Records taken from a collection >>
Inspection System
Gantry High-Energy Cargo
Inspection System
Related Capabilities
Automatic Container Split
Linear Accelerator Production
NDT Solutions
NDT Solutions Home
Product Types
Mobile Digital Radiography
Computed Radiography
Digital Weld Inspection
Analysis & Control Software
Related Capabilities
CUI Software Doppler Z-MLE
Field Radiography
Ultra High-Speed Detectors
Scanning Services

--

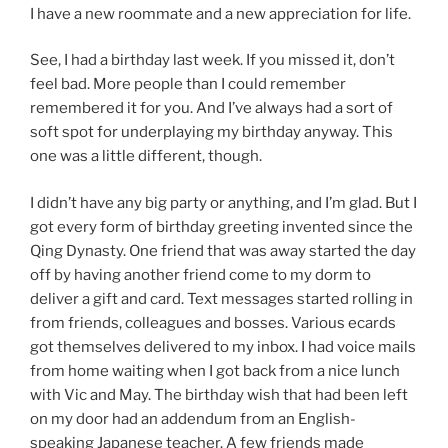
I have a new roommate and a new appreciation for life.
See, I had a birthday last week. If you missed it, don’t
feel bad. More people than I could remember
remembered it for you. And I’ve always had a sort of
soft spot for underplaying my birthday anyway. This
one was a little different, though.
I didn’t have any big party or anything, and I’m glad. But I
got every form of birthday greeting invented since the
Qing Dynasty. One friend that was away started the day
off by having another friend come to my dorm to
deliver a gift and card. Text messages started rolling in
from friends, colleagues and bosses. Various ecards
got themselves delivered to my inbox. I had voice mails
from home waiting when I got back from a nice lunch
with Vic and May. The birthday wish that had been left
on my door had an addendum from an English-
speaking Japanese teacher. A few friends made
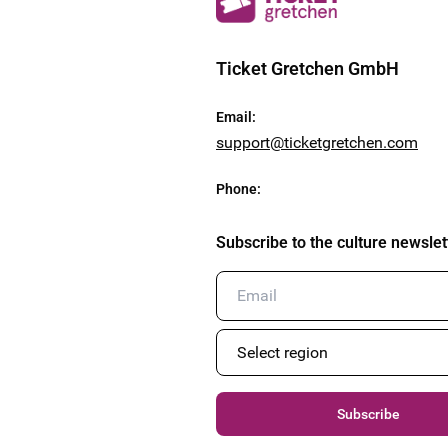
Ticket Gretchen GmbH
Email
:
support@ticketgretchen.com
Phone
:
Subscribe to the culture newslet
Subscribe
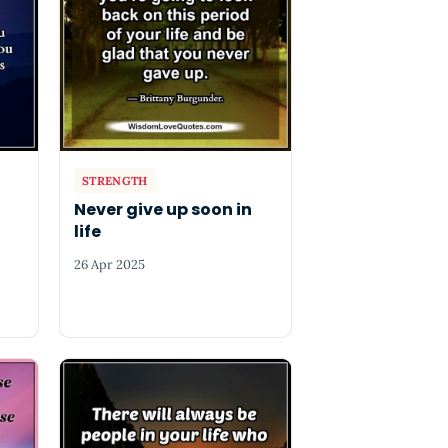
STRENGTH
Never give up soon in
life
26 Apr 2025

* * *

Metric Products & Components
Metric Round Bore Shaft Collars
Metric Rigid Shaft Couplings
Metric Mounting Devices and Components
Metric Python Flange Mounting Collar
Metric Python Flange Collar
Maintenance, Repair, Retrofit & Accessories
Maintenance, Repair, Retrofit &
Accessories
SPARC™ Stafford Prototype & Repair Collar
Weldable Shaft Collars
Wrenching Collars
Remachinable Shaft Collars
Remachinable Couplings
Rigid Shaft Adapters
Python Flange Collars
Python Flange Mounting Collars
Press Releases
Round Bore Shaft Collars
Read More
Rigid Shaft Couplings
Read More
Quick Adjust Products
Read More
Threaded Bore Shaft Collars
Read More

AIM OF THE TASK >>
Could you write out again the part that opens with the line containing "Ticket Gretchen GmbH" and closes with the line containing "26 Apr 2025", swapping "Subscribe" for "Sign up", keeping everything else the same and leaving the pictures out?

ANSWER BELOW >>
Ticket Gretchen GmbH
Email
:
support@ticketgretchen.com
Phone
:
Sign up to the culture newslet
Sign up
STRENGTH
Never give up soon in
life
26 Apr 2025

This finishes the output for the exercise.